Render the text of all the records below as a JSON list of strings, with one string for each line and no blank lines. Leave the pictures out of the list.

Data items
=== Begin Enclosure ===

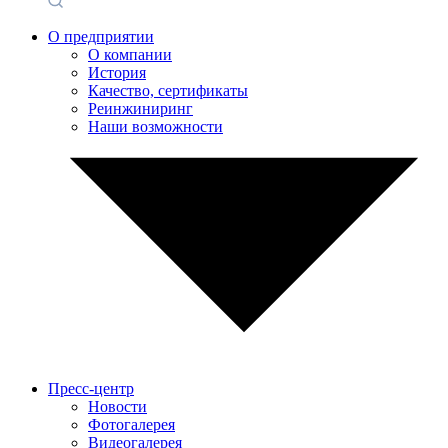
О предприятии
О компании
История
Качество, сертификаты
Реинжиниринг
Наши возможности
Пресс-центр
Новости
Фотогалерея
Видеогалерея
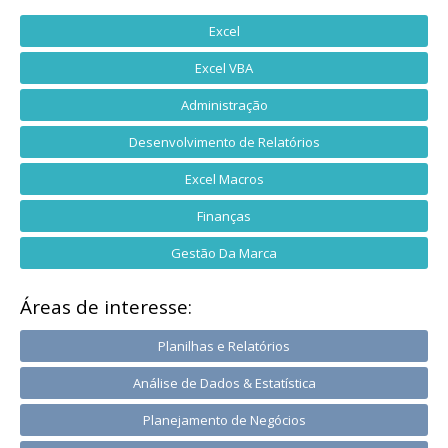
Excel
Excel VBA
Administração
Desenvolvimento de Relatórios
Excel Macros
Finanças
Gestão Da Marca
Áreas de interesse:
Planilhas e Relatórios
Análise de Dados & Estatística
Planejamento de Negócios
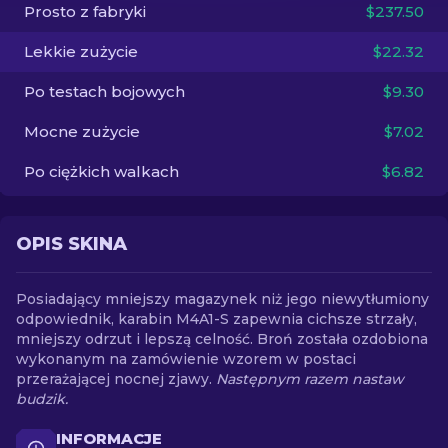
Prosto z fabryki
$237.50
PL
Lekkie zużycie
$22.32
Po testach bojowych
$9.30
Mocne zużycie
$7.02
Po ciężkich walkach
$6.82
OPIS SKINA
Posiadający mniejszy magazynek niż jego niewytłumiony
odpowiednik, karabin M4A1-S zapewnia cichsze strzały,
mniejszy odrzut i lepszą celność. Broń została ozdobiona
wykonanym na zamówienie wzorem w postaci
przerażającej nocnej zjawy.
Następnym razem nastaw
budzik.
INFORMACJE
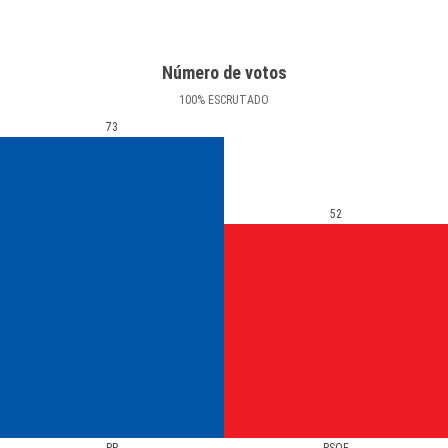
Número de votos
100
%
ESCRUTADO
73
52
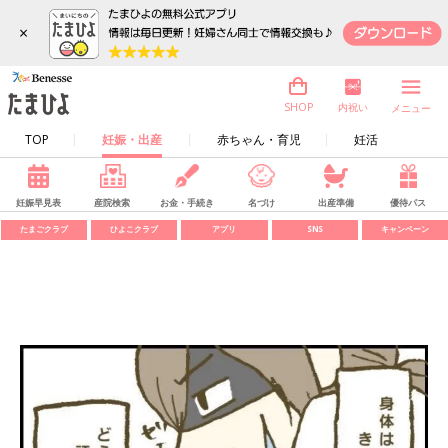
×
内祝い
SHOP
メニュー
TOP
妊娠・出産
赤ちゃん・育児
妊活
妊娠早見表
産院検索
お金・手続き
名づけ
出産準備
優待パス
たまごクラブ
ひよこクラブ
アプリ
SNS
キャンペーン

=== End Enclosure ===

## Exercise response
[
  "О предприятии",
  "О компании",
  "История",
  "Качество, сертификаты",
  "Реинжиниринг",
  "Наши возможности",
  "Пресс-центр",
  "Новости",
  "Фотогалерея",
  "Видеогалерея",
  "Excel",
  "Excel VBA",
  "Administração",
  "Desenvolvimento de Relatórios",
  "Excel Macros",
  "Finanças",
  "Gestão Da Marca",
  "Áreas de interesse:",
  "Planilhas e Relatórios",
  "Análise de Dados & Estatística",
  "Planejamento de Negócios",
  "Prosto z fabryki",
  "$237.50",
  "PL",
  "Lekkie zużycie",
  "$22.32",
  "Po testach bojowych",
  "$9.30",
  "Mocne zużycie",
  "$7.02",
  "Po ciężkich walkach",
  "$6.82",
  "OPIS SKINA",
  "Posiadający mniejszy magazynek niż jego niewytłumiony",
  "odpowiednik, karabin M4A1-S zapewnia cichsze strzały,",
  "mniejszy odrzut i lepszą celność. Broń została ozdobiona",
  "wykonanym na zamówienie wzorem w postaci",
  "przerażającej nocnej zjawy.",
  "Następnym razem nastaw",
  "budzik.",
  "INFORMACJE",
  "Número de votos",
  "100",
  "%",
  "ESCRUTADO",
  "73",
  "52",
  "×",
  "内祝い",
  "SHOP",
  "メニュー",
  "TOP",
  "妊娠・出産",
  "赤ちゃん・育児",
  "妊活",
  "妊娠早見表",
  "産院検索",
  "お金・手続き",
  "名づけ",
  "出産準備",
  "優待パス",
  "たまごクラブ",
  "ひよこクラブ",
  "アプリ",
  "SNS",
  "キャンペーン"
]